▶ **Task description**: Going line by line through the entries, count those containing "round" and state only the result.

▶ **Dataset excerpts**:

=======

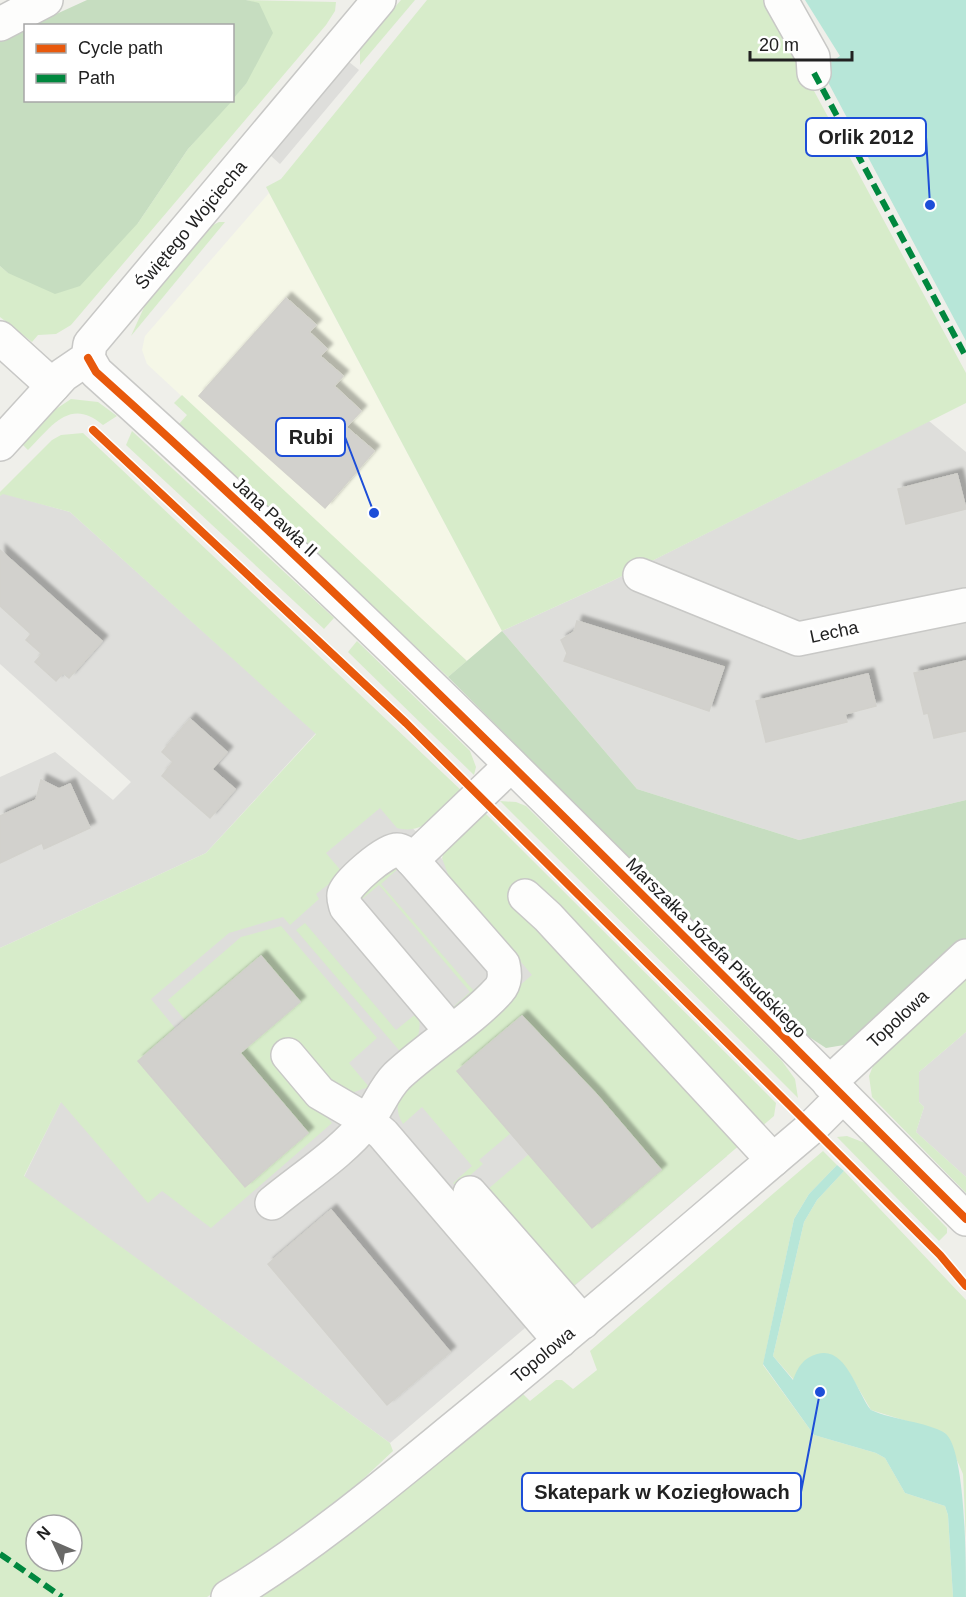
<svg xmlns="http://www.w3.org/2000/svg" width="966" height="1597" font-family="Arial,sans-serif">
	<defs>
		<filter id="shadow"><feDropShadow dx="5.5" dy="-5.5" stdDeviation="1.5" flood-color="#0004"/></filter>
	</defs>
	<rect width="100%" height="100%" fill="#efefea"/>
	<g fill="#dededb">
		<path d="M 349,62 L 359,70 L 280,164 L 270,155 Z"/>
		<path d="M 929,421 L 966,452 L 966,800 L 799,840 L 637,789 L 502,631 L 612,581 Z"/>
		<path d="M 2,493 L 70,512 L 316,733 L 206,853 L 0,948 L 0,777 L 55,752 L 113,800 L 131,782 L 0,664 L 0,496 Z"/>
		<path d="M 352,765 L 727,1156 L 390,1443 L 24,1177 L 70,1083 Z"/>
		<path d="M 966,1032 L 966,1177 L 916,1132 L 924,1107 L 919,1102 L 919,1072 Z"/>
	</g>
	<path fill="#f5f7e7" d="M 269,193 L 502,631 L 467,661 L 147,364 L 142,350 L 145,336 Z"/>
	<g fill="#d7ecca" fill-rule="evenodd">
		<path d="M 246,0 L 336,2 L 335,11 L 326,25 L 71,325 L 56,334 L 38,335 L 32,342 L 0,317 L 0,266 L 8,273 L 138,223 L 188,149 L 246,84 L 259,4 Z"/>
		<path d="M 401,0 L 415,0 L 360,65 L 360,48 Z"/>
		<path d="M 427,0 L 765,0 L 966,373 L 966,403 L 612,581 L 502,631 L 266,187 L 281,179 Z"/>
		<path d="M 219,222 L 225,222 L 131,336 L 146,303 L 211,226 Z"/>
		<path d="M 182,395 L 467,661 L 448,677 L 179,424 L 187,415 L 174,403 Z"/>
		<path d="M 71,399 L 98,402 L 117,416 L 103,425 C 70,397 52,426 28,450 L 22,444 L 50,413 Z"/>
		<path d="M 132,431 L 334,618 L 324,629 L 126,445 Z"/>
		<path d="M 83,433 L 463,792 C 444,809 425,836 397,828 L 380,808 L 326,853 L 343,873 L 316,894 L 319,899 L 290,925 L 283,917 L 229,933 L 151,999 L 175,1028 L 138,1061 L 245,1186 L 308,1133 L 256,1072 L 235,1057 L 300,1001 L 261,956 L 185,1020 L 168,1000 L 241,937 L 281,926 L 377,1038 L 349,1063 L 369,1087 L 351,1093 L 280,1061 L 332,1123 L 211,1228 L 162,1191 L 148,1203 L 61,1102 L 24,1176 L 390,1443 L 393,1451 L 299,1539 L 207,1597 L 0,1597 L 0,948 L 206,853 L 316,734 L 70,512 L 3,494 L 0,496 L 0,492 L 52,440 L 61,435 ZM 36,1525 L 72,1525 L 72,1561 L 36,1561 Z"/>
		<path d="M 357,641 L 470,751 L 476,767 L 474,775 L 348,652 Z"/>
		<path d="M 500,801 L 516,802 L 526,806 L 782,1061 L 795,1079 L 798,1098 Z"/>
		<path d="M 483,811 L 776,1103 L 774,1116 L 571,1288 L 487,1190 L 529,1154 L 661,1170 L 597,1095 L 543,1038 L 511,1133 L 479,1160 L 483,1164 L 457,1187 L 453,1183 L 472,1166 L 422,1107 L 403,1124 C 392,1106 400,1095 409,1079 L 532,975 L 449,877 L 442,858 L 445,850 Z"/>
		<path d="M 392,866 L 401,866 L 381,884 L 473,990 L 493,974 L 458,1010 L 451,1009 L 470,992 L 379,885 L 360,901 L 360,894 Z"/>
		<path d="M 305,923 L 396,1030 L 417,1013 C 424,1031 416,1043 404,1056 L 296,930 Z"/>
		<path d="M 966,973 L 966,1032 L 919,1072 L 919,1102 L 924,1107 L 916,1132 L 966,1177 L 966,1193 L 872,1097 L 869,1076 L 877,1056 Z"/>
		<path d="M 847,1136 L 865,1143 L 947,1228 L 947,1233 L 939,1241 L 837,1137 Z"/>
		<path d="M 823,1151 L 837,1165 L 809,1194 L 794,1219 L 763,1365 L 814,1435 L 876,1453 L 885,1458 L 905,1493 L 945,1506 L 948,1515 L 953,1597 L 261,1597 L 380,1508 L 522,1393 L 530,1401 L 556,1380 L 562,1380 L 573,1389 L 597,1370 L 590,1351 Z"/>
		<path d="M 844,1171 L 966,1300 L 966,1539 L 963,1474 L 945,1433 L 871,1410 L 850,1374 L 794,1380 L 773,1356 L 804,1222 L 817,1200 Z"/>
	</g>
	<g fill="#c6ddc0">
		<path d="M 87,0 L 246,0 L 259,3 L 273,33 L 246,84 L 233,99 L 232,26 L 30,26 Z"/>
		<path d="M 25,28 L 26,100 L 232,101 L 188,149 L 138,223 L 80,286 L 55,294 L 8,273 L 0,266 L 0,40 Z"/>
		<path d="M 502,631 L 637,789 L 799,840 L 966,800 L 966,940 L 850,1044 L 826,1048 L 806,1035 L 448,677 Z"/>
	</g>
	<g fill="#b7e6d8">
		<path d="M 805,0 L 966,0 L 966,341 L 821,69 L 840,56 Z"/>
		<path d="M 837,1165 L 844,1171 L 817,1200 L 804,1222 L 773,1356 L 793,1380 C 798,1367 803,1358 817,1354 C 846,1345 857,1393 871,1410 C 893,1420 927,1422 945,1433 C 966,1449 966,1565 966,1597 L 953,1597 L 948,1515 L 945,1506 L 905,1493 L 885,1458 L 876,1453 L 814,1435 L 763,1364 L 794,1219 L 809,1194 Z"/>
	</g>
	<g fill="#d2d1cd" stroke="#d2d1cc" stroke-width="1.5" filter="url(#shadow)">
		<path d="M 286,298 L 316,325 L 309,332 L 327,349 L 320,356 L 343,376 L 334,386 L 361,411 L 346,427 L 374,451 L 325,508 L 199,396 Z"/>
		<path d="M 957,474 L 966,509 L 906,524 L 898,489 Z"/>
		<path d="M 0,550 L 102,641 L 69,678 L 63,673 L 56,681 L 35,662 L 42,654 L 26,640 L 31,634 L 0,606 Z"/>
		<path d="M 577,621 L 724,667 L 709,711 L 564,661 L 567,653 L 561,640 L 574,632 Z"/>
		<path d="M 966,661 L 966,731 L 934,738 L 928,713 L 924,714 L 914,673 Z"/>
		<path d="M 868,674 L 876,706 L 845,714 L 847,722 L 766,742 L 756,701 Z"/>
		<path d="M 190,719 L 227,752 L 212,769 L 235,789 L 210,818 L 162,776 L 173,762 L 162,752 Z"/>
		<path d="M 41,780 L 59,789 L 70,784 L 90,828 L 44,849 L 42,843 L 0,863 L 0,816 L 36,800 Z"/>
		<path d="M 261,956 L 300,1002 L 240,1053 L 308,1133 L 245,1187 L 138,1061 Z"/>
		<path d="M 522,1016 L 597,1095 L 661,1170 L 592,1228 L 457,1071 Z"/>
		<path d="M 331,1210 L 450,1352 L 387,1405 L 268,1264 Z"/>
	</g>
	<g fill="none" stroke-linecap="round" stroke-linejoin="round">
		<defs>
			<g id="minor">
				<path d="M 781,0 L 813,57 L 814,73"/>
				<path d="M 0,24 L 46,0"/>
				<path d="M 0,338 L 53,386"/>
				<path d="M 88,358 L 96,372 C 397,642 679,933 966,1219"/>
				<path d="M 0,444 L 63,375 L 88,358 L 90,344 L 379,0"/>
				<path d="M 640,575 L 798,639 L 966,605"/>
				<path d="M 412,860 L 511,765"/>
				<path d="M 525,896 L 548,917 L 773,1160"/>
				<path d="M 288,1055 L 320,1093 L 368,1121 L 383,1134 L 560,1341"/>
				<path d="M 829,1083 L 966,956"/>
				<path d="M 470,1193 L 583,1322"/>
				<path d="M 272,1203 C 302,1178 343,1152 366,1122 C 378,1108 383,1090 397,1076 C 428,1047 471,1021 499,990 C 506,982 505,973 503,964 L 412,860 C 408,856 403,850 397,850 C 385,850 347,883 344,894 C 343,898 345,903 346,907 L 451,1031"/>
				<path d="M 228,1597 C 313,1546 388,1482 464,1420 C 582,1324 696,1225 812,1127 L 843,1096"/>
			</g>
		</defs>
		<use href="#minor" stroke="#c8c8c6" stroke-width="36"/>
		<use href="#minor" stroke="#fdfdfc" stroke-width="33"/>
		<g stroke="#00873e" stroke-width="6" stroke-dasharray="12 6" stroke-linecap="butt">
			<path d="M 814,73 L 966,357"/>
			<path d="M 0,1554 L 62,1597"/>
		</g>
		<defs>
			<g id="cycleway">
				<path d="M 88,358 L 96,372 C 397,642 679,933 966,1219"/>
				<path d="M 93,430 L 406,723 L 940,1255 L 966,1286"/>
			</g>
		</defs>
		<use href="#cycleway" stroke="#fff" stroke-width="11"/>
		<use href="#cycleway" stroke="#e8590c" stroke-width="8"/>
	</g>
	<g text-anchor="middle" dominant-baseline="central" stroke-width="6" stroke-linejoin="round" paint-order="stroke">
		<g font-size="18" fill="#212121" stroke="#fff">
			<text transform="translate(191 225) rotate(-50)">Świętego Wojciecha</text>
			<text transform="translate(275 517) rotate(43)">Jana Pawła II</text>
			<text transform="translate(834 632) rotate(-12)">Lecha</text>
			<text transform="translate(716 948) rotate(45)">Marszałka Józefa Piłsudskiego</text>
			<text transform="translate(898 1019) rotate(-43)">Topolowa</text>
			<text transform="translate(543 1355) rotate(-40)">Topolowa</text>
		</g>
	</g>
	<path fill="none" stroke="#1d4ed8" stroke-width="2" d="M930 205L926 137M374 513L345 437M820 1392L801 1492"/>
	<g fill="#1d4ed8" stroke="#fff" stroke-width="2">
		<circle cx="930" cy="205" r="6"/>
		<circle cx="374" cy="513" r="6"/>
		<circle cx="820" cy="1392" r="6"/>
	</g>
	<g fill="#fff" stroke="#1d4ed8" stroke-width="2">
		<rect x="806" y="118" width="120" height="38" rx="6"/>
		<rect x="276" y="418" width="69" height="38" rx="6"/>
		<rect x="522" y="1473" width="279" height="38" rx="6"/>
	</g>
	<g font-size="20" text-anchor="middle" font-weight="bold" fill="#212121">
		<text x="866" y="144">Orlik 2012</text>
		<text x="311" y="444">Rubi</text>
		<text x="662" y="1499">Skatepark w Koziegłowach</text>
	</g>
	<rect x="24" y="24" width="210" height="78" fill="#ffffff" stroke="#a6a6a6" stroke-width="1.5"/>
	<rect x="36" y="44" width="30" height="9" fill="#e8590c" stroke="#a6a6a6" stroke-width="1.5"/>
	<text x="78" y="54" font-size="18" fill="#212121">Cycle path</text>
	<rect x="36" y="74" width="30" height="9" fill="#00873e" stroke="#a6a6a6" stroke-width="1.5"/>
	<text x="78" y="84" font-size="18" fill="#212121">Path</text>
	<g transform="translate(54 1543) rotate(314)"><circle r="28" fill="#ffffff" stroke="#a6a6a6" stroke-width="1.5"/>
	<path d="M0-4.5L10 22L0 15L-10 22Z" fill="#696967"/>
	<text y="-9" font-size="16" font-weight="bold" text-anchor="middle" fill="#212121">N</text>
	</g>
	<path d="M750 51v9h102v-9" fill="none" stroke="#212121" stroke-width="3"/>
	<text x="759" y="51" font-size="18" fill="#212121" stroke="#ffffff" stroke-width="4.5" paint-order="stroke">20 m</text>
</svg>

=======

▶ **Output**: 2